**SOURCE PASSAGE:**

Synchronization

Goals

Concepts

Language

Library

Lesson

Threads allow different sequences of program logic to execute concurrently within the process. If the threads are performing completely independent tasks, no problems occur. Many times, however, we use threads to perform the same or similar task more than once concurrently. Sharing resources across threads brings an entirely new level of complexity, as the sequence of resource reading and writing can cause many strange, sporadic, and difficult bugs. Synchronization is the most basic form of controlling resource access among threads, a tool to ensure that only a single thread at a time can access resources crucial to a certain task.

Race Conditions

The central problem that plagues multi-threaded programming is the possibility of a race condition, when two threads tries to access data at the same time. You already learned to use the volatile keyword for variables shared between threads, to ensure that the value is not cached by the JVM. But providing the current value to each thread is only the tip of the iceberg. Once threads start manipulating those values, race conditions appear.

**EXTRACTED INFORMATION:**
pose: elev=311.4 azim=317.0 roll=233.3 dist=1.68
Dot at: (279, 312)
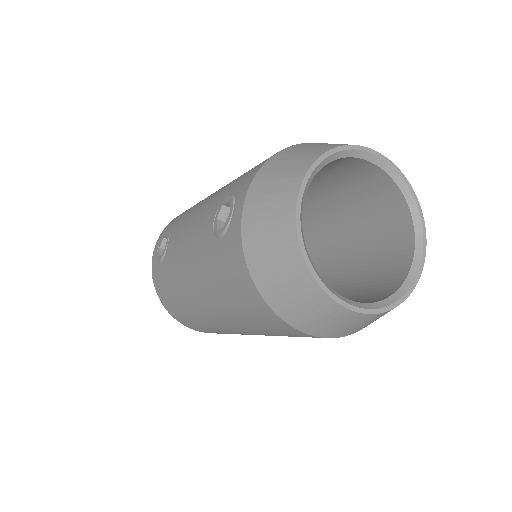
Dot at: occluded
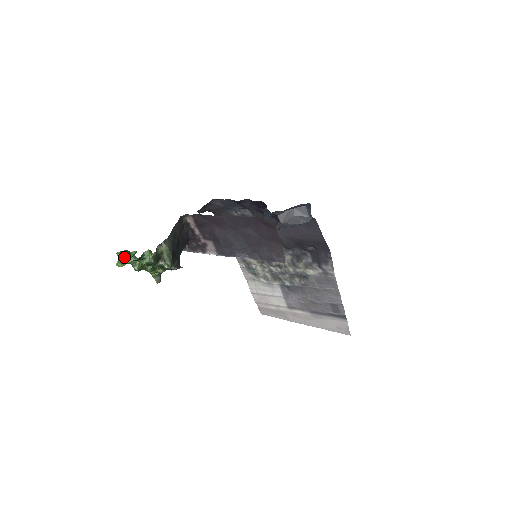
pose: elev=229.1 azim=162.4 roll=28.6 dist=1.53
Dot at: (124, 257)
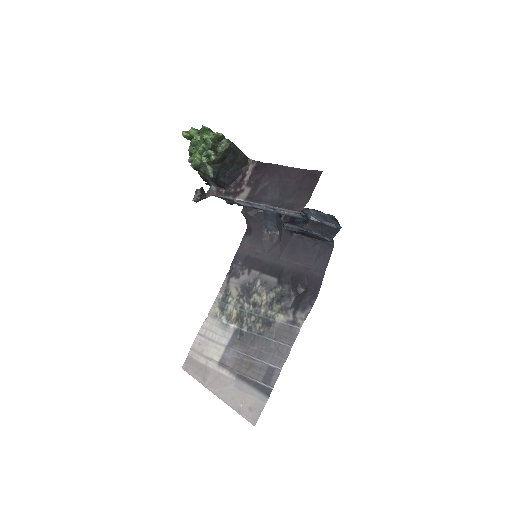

**JOBS:**
1/ Write out the part of the synchronization lesson starting with "The central problem" and going on through "race conditions appear.", keeping every word unchanged.
2/ List the adjectives the synchronization lesson uses to describe the bugs that can come from the sequence of resource reading and writing.
The records are a separate set of material from the synchronization lesson.

**SOLUTIONS IN ORDER:**
1/
The central problem that plagues multi-threaded programming is the possibility of a race condition, when two threads tries to access data at the same time. You already learned to use the volatile keyword for variables shared between threads, to ensure that the value is not cached by the JVM. But providing the current value to each thread is only the tip of the iceberg. Once threads start manipulating those values, race conditions appear.

2/
strange
sporadic
difficult